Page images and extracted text
= = = = = = =

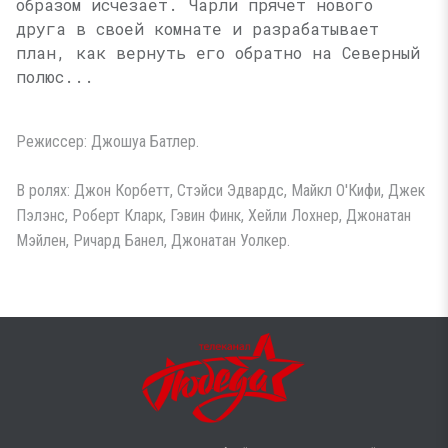
образом исчезает. Чарли прячет нового
друга в своей комнате и разрабатывает
план, как вернуть его обратно на Северный
полюс...
Режиссер: Джошуа Батлер.
В ролях: Джон Корбетт, Стэйси Эдвардс, Майкл О'Кифи, Джек
Пэлэнс, Роберт Кларк, Гэвин Финк, Хейли Лохнер, Джонатан
Мэйлен, Ричард Банел, Джонатан Уолкер.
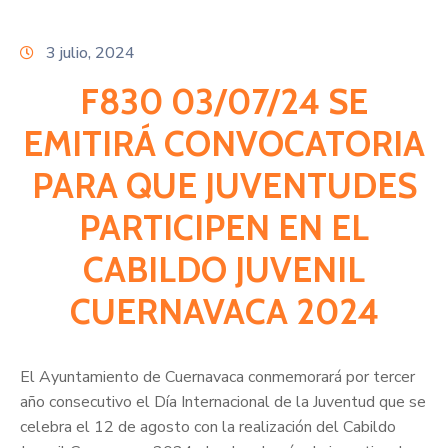
Citas
3 julio, 2024
F830 03/07/24 SE
EMITIRÁ CONVOCATORIA
PARA QUE JUVENTUDES
PARTICIPEN EN EL
CABILDO JUVENIL
CUERNAVACA 2024
El Ayuntamiento de Cuernavaca conmemorará por tercer
año consecutivo el Día Internacional de la Juventud que se
celebra el 12 de agosto con la realización del Cabildo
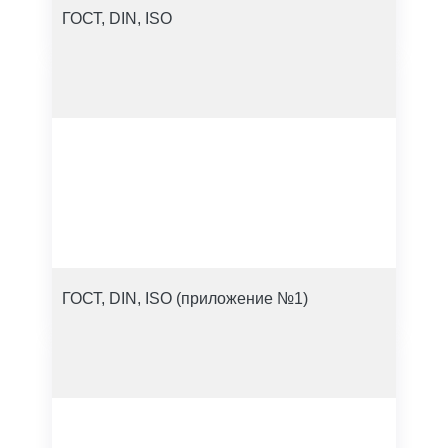
ГОСТ, DIN, ISO
ГОСТ, DIN, ISO (приложение №1)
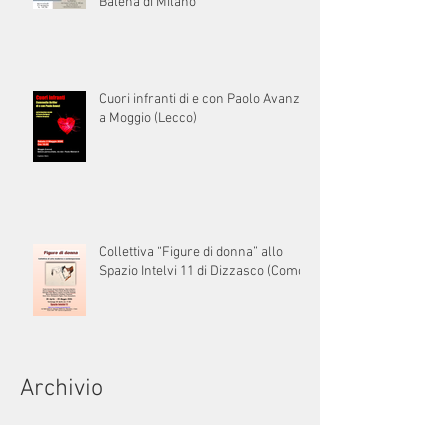
Balena di Milano
Cuori infranti di e con Paolo Avanzi
a Moggio (Lecco)
Collettiva “Figure di donna” allo
Spazio Intelvi 11 di Dizzasco (Como)
Archivio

= = = = = = =

What the exercise asks: Your answer must be an exact repeat of all the records, minus the pictures.

Answer to this exercise:
образом исчезает. Чарли прячет нового
друга в своей комнате и разрабатывает
план, как вернуть его обратно на Северный
полюс...
Режиссер: Джошуа Батлер.
В ролях: Джон Корбетт, Стэйси Эдвардс, Майкл О'Кифи, Джек
Пэлэнс, Роберт Кларк, Гэвин Финк, Хейли Лохнер, Джонатан
Мэйлен, Ричард Банел, Джонатан Уолкер.
Citas
3 julio, 2024
F830 03/07/24 SE
EMITIRÁ CONVOCATORIA
PARA QUE JUVENTUDES
PARTICIPEN EN EL
CABILDO JUVENIL
CUERNAVACA 2024
El Ayuntamiento de Cuernavaca conmemorará por tercer
año consecutivo el Día Internacional de la Juventud que se
celebra el 12 de agosto con la realización del Cabildo
ГОСТ, DIN, ISO
ГОСТ, DIN, ISO (приложение №1)
Balena di Milano
Cuori infranti di e con Paolo Avanzi
a Moggio (Lecco)
Collettiva “Figure di donna” allo
Spazio Intelvi 11 di Dizzasco (Como)
Archivio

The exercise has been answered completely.